Hirschal: Der Titel passt auf verschiedene Kapitel. Das betrifft Entscheidung, wo andere gesagt haben, mit dem stimmt was nicht. Aber es waren immer Bauchentscheidungen und sie haben sich immer als richtig herausgestellt. Manches wirft Fragen auf: Ich bin im Jahr 1948 geboren und wurde Adolf getauft. Ich habe dann nachgefragt, eben dass hier etwas nicht stimme. Und ich habe Aufschluss bekommen.

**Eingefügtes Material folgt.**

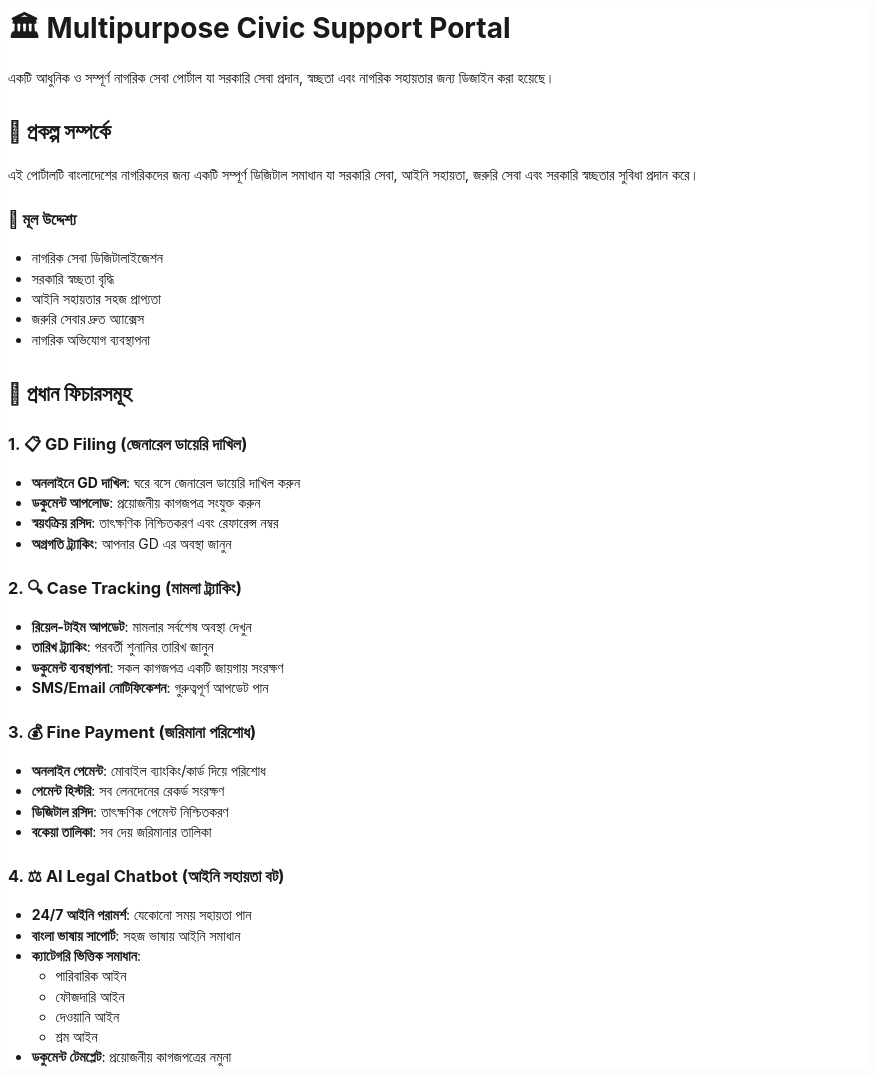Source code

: # 🏛️ Multipurpose Civic Support Portal

একটি আধুনিক ও সম্পূর্ণ নাগরিক সেবা পোর্টাল যা সরকারি সেবা প্রদান, স্বচ্ছতা এবং নাগরিক সহায়তার জন্য ডিজাইন করা হয়েছে।

## 🌟 প্রকল্প সম্পর্কে

এই পোর্টালটি বাংলাদেশের নাগরিকদের জন্য একটি সম্পূর্ণ ডিজিটাল সমাধান যা সরকারি সেবা, আইনি সহায়তা, জরুরি সেবা এবং সরকারি স্বচ্ছতার সুবিধা প্রদান করে।

### 🎯 মূল উদ্দেশ্য

- নাগরিক সেবা ডিজিটালাইজেশন
- সরকারি স্বচ্ছতা বৃদ্ধি
- আইনি সহায়তার সহজ প্রাপ্যতা
- জরুরি সেবার দ্রুত অ্যাক্সেস
- নাগরিক অভিযোগ ব্যবস্থাপনা

## 🚀 প্রধান ফিচারসমূহ

### 1. 📋 GD Filing (জেনারেল ডায়েরি দাখিল)

- **অনলাইনে GD দাখিল**: ঘরে বসে জেনারেল ডায়েরি দাখিল করুন
- **ডকুমেন্ট আপলোড**: প্রয়োজনীয় কাগজপত্র সংযুক্ত করুন
- **স্বয়ংক্রিয় রসিদ**: তাৎক্ষণিক নিশ্চিতকরণ এবং রেফারেন্স নম্বর
- **অগ্রগতি ট্র্যাকিং**: আপনার GD এর অবস্থা জানুন

### 2. 🔍 Case Tracking (মামলা ট্র্যাকিং)

- **রিয়েল-টাইম আপডেট**: মামলার সর্বশেষ অবস্থা দেখুন
- **তারিখ ট্র্যাকিং**: পরবর্তী শুনানির তারিখ জানুন
- **ডকুমেন্ট ব্যবস্থাপনা**: সকল কাগজপত্র একটি জায়গায় সংরক্ষণ
- **SMS/Email নোটিফিকেশন**: গুরুত্বপূর্ণ আপডেট পান

### 3. 💰 Fine Payment (জরিমানা পরিশোধ)

- **অনলাইন পেমেন্ট**: মোবাইল ব্যাংকিং/কার্ড দিয়ে পরিশোধ
- **পেমেন্ট হিস্টরি**: সব লেনদেনের রেকর্ড সংরক্ষণ
- **ডিজিটাল রসিদ**: তাৎক্ষণিক পেমেন্ট নিশ্চিতকরণ
- **বকেয়া তালিকা**: সব দেয় জরিমানার তালিকা

### 4. ⚖️ AI Legal Chatbot (আইনি সহায়তা বট)

- **24/7 আইনি পরামর্শ**: যেকোনো সময় সহায়তা পান
- **বাংলা ভাষায় সাপোর্ট**: সহজ ভাষায় আইনি সমাধান
- **ক্যাটেগরি ভিত্তিক সমাধান**:
  - পারিবারিক আইন
  - ফৌজদারি আইন
  - দেওয়ানি আইন
  - শ্রম আইন
- **ডকুমেন্ট টেমপ্লেট**: প্রয়োজনীয় কাগজপত্রের নমুনা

Ich habe mit diesen Rechtfertigungen und Erklärungen versucht, einen milden Frieden zu schließen.

noe.ORF.at: Was war denn die Erklärung?

Hirschal: Mein Großvater, der vor Adolf Hitler gelebt hat, hieß auch Adolf und das war so der Familienguru, dem hat man sich unterworfen, was ich meinen Eltern auch vorgeworfen habe. Das war die halbe Wahrheit, dass es diesen Opa Adolf gegeben hat und dann hat es ja noch diesen Landstreicher gegeben, der einen ganzen Kontinent ins Unglück gestürzt hat, und darunter kann man schon ein bisschen leiden.

noe.ORF.at: Was würden Sie Ihrem jüngeren Ich raten, wenn Sie die Gelegenheit hätten?

Hirschal: Ich hätte gesagt: Adi, lern ein Instrument. Das geht mir ab, das kann mich mit großer Traurigkeit erfüllen, weil ich mir diese Möglichkeit des Ausdrucks versagt habe. Ich versuche auf der Gitarre etwas aufzubauen, damit ich komponieren kann. Ich habe mir meine Frustration bei den Wiener Sängerknaben geholt. Da hatte ich einen schlechten Klavierlehrer, der war so mühselig und langweilig. Ich habe damals gesagt: nie wieder Klavier. Das war falsch, meine Eltern hätten sagen müssen, das machst du jetzt. Das ist der einzige Zwang, den ich heute verstanden hätte.